Town Hall’s front door stands ajar, and its wooden floorboards show mildew. For reasons that are unclear, a female mannequin lay on the floor inside.
Mayor Stephen Potter, temporarily housed in a camper van with his mother, paused to count the people still living in town.
“Thirteen ... 14 ... 15 ... 16 ...,” he said. “Between 16 and 20 on the lower side.”
As the latest and most symbolic blow, Seven Springs announced last week that it will cancel Old Timey Days, a springtime festival that regularly brought 1,000 people to a riverside community of roughly 110. With storefronts still torn apart on Main Street, and both of its restaurants closed, the town is not fit for a celebration.
But what is left of Seven Springs shows a stubborn desire to live on. Potter is raising his house another 8 feet off the ground. Farther down Main Street, town Commissioner Ronda Hughes wants to reopen her store and kayak rental business as early as this spring, and maybe build a campground on the sand Matthew dumped along the shore.
Not long ago, Hughes’ 7-year-old son Jaiden sat on the back porch playing music on his cellphone for the fishermen lined up at the boat landing. He held up a handmade sign reading “Need money to lift my house up.” He collected $3.
“I think we’ll do OK,” said Ronda Hughes. “You’ve got river mud in you or you don’t.”
Sitting about 20 miles southeast of Goldsboro, Seven Springs can boast a history of endurance.
The English explorer John Lawson found settlers trading there as early as 1710, when the state’s interior was wild and home to the Tuscarora.
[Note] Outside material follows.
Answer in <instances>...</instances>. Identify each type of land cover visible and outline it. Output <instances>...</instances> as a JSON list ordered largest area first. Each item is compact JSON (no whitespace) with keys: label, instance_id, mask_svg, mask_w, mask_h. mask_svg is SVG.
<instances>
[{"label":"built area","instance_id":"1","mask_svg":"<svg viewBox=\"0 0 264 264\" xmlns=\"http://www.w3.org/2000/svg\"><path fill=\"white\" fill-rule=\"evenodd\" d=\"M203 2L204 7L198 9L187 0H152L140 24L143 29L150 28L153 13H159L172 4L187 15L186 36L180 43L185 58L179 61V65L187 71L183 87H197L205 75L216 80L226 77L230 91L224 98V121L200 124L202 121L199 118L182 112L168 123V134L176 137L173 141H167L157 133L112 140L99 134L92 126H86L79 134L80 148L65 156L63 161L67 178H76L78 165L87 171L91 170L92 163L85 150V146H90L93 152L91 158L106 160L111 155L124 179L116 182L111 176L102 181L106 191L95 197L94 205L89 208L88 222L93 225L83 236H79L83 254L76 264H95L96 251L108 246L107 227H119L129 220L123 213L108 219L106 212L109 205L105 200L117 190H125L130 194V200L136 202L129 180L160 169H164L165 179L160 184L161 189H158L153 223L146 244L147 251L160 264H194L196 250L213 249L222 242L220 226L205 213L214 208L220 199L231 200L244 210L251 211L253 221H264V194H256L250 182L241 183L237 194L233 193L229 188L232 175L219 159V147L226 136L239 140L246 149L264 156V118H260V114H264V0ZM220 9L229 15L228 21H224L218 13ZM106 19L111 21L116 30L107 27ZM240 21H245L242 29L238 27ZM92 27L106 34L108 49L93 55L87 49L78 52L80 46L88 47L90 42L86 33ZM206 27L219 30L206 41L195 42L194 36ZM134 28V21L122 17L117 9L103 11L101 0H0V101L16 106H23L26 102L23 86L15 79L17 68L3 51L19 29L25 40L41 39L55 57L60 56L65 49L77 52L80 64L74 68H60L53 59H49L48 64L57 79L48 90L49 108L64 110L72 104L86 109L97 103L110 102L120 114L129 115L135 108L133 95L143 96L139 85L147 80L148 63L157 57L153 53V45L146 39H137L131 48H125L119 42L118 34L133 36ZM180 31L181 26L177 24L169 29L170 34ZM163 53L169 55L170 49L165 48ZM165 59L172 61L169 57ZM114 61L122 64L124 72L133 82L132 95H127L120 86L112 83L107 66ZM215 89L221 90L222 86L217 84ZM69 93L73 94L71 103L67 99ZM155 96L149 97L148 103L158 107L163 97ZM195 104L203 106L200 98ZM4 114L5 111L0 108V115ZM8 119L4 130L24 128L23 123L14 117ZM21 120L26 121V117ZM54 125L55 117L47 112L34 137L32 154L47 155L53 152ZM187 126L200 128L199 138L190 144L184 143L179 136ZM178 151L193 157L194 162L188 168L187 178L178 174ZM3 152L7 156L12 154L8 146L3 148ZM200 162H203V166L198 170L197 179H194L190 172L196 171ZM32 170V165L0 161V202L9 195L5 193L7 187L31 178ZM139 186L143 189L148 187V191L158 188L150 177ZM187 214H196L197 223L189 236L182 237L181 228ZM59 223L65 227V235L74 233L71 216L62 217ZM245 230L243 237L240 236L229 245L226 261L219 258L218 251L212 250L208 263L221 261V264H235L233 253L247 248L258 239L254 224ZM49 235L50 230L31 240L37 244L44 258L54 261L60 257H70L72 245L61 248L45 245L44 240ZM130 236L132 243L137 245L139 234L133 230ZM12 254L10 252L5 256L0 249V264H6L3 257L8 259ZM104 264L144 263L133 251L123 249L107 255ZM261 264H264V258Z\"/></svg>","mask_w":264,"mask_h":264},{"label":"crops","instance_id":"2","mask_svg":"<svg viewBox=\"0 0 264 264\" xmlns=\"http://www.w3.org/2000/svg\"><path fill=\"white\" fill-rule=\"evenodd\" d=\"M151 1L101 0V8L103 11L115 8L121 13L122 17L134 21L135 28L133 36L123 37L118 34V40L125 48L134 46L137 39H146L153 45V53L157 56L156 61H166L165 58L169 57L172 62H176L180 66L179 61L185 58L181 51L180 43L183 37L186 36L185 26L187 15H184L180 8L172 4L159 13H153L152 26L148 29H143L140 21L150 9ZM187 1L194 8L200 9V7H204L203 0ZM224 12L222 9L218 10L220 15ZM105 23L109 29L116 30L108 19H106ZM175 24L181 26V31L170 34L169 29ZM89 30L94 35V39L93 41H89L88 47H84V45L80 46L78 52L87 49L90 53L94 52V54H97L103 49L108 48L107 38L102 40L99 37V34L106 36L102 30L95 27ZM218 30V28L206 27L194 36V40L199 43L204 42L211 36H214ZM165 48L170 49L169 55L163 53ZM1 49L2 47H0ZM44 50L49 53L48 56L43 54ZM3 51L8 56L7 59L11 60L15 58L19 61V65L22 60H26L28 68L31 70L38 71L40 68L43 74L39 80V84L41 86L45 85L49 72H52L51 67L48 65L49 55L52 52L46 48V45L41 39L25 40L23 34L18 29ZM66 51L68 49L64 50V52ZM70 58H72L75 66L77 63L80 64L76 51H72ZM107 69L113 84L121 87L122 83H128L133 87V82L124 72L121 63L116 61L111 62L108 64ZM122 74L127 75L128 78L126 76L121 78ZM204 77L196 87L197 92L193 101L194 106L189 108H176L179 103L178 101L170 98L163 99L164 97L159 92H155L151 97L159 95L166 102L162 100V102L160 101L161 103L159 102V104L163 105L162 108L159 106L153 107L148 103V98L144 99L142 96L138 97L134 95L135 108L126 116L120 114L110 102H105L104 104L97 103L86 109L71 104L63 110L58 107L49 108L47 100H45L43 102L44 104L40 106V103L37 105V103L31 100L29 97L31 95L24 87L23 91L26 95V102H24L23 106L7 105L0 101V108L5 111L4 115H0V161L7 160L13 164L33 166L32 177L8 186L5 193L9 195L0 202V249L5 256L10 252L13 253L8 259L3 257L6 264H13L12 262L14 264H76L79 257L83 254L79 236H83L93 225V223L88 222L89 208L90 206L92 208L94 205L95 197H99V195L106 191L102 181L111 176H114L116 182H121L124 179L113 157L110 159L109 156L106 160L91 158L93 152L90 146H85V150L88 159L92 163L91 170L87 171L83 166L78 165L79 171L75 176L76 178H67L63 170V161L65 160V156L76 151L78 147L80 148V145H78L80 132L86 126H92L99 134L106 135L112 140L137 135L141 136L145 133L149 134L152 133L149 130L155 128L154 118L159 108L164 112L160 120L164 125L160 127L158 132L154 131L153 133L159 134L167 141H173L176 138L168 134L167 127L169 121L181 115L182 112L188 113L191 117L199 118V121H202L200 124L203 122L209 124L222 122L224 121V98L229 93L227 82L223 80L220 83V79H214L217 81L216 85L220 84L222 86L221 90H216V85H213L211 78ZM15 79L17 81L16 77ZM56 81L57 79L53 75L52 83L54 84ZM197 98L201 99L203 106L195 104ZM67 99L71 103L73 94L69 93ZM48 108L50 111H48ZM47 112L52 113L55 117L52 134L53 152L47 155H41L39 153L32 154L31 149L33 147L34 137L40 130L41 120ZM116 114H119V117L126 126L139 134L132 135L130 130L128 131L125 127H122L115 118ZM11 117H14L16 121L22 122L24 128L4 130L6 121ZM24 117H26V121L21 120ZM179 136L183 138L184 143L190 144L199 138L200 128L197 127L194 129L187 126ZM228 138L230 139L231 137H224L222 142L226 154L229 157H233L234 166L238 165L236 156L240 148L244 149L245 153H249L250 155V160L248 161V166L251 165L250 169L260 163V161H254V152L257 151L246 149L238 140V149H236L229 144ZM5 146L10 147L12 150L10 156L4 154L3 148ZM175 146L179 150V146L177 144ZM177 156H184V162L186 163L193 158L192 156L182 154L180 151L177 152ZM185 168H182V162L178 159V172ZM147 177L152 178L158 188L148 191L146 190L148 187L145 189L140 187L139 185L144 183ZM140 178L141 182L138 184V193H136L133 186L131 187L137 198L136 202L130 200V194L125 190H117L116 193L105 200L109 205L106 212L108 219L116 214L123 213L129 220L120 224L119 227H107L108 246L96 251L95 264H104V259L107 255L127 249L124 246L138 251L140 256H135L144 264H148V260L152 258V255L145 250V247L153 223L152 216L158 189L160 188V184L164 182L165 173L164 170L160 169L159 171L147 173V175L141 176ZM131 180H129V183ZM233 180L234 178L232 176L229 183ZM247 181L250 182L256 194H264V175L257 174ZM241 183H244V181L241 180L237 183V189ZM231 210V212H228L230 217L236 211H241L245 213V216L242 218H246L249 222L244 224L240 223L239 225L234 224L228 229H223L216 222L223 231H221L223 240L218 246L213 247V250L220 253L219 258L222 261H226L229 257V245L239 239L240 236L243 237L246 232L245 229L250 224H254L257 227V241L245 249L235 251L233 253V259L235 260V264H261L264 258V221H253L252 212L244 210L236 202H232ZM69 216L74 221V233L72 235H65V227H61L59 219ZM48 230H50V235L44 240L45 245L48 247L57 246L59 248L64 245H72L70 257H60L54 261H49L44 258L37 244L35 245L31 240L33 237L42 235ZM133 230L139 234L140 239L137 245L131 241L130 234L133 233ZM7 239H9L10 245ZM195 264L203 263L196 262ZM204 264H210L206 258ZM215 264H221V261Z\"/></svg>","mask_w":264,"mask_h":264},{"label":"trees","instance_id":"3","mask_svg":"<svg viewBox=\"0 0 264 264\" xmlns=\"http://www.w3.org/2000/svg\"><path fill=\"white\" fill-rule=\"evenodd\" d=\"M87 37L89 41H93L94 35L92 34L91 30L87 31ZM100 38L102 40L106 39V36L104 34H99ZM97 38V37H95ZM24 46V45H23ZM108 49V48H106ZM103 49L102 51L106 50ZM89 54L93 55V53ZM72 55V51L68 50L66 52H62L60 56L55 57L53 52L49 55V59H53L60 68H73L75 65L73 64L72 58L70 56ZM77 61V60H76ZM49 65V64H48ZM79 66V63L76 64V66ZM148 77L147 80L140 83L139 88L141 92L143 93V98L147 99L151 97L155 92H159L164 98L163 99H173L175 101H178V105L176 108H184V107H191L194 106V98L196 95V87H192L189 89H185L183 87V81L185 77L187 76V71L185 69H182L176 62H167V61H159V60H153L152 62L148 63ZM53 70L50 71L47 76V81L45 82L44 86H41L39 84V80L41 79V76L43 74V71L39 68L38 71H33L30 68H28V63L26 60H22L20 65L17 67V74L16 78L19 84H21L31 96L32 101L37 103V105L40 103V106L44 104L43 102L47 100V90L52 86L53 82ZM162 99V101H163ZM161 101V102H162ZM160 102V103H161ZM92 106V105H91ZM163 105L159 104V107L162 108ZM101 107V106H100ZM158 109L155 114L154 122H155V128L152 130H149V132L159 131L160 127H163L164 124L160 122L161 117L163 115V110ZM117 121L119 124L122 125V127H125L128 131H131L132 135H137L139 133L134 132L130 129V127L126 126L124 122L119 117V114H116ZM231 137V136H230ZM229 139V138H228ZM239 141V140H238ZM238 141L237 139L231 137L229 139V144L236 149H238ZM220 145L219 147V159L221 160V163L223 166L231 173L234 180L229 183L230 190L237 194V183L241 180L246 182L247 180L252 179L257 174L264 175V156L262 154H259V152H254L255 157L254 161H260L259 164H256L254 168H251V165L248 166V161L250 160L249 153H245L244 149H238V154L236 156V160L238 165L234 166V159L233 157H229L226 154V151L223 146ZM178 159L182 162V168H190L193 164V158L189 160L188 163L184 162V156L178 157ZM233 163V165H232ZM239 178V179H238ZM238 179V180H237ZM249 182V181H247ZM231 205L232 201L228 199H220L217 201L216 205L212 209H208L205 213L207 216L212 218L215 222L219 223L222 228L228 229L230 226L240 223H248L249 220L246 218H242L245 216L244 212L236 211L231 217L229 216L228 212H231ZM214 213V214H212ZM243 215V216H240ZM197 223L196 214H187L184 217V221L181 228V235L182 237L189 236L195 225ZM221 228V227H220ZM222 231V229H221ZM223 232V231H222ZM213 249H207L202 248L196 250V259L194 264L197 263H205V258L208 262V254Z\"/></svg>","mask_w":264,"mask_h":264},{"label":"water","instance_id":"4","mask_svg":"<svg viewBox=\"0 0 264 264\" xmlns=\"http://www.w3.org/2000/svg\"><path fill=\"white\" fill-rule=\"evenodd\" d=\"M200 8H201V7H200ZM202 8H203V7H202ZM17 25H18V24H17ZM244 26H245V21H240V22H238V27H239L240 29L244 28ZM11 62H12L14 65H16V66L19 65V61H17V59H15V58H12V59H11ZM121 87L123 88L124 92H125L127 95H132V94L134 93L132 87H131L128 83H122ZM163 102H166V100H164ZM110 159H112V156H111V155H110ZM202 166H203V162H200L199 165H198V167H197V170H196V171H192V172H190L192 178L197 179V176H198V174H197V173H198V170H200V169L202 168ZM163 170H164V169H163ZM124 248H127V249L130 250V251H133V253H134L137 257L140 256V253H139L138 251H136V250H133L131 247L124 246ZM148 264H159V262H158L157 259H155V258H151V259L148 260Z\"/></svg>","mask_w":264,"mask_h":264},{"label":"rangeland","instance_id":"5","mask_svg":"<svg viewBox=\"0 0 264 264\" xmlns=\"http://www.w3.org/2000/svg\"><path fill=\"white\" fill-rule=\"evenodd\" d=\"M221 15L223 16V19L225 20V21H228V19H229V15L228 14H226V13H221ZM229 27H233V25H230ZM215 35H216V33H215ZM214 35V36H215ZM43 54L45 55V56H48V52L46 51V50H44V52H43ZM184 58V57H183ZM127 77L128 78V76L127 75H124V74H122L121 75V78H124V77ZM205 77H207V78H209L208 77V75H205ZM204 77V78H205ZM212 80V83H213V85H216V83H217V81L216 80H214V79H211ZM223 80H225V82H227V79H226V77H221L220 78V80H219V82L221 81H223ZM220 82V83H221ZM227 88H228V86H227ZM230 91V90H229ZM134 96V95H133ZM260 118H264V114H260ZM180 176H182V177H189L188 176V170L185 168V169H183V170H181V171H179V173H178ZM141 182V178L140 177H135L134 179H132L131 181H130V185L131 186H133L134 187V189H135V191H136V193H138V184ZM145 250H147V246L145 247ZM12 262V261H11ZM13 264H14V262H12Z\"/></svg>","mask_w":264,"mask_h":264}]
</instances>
Union artillery flattened the town, then known as Whitehall, in 1862. Fire swept through 60 years later. Floyd flooded all but four houses in 1999 and sent an estimated half the population scattering.
By the time Matthew hit, Potter said, many of the last hurricane’s survivors had died or moved on. Much of what remained for the latest flood to take was rental housing, and the desire to rebuild isn’t as strong.
Few of the owners had flood insurance. Houses with more than 50 percent damage need to be raised before they can rebuild. FEMA can help, but rental housing falls further down its list of priorities.
“My opinion is,” said Potter, “that I don’t believe we’re going to be a residential community anymore.”
Seven Springs lies along the river just downstream of Cliffs of the Neuse State Park and is a convenient take-out point for canoes and kayaks. Potter believes the town’s future lies in recreation through campgrounds and trails. With Confederate graves left behind from the 1862 battle, and new interest in the recovered CSS Neuse, the gunboat constructed in Seven Springs and now on display 20 miles away in Kinston, history might act as an added lure.
Down the street from Potter, workers are putting a new coat of paint on Mae’s Restaurant, which will reopen. “Everybody’s been trying to drive that wooden stake through our heart,” he said. “We’re not done yet.”
With time and hard work, Seven Springs might turn its river from a menace to a friend.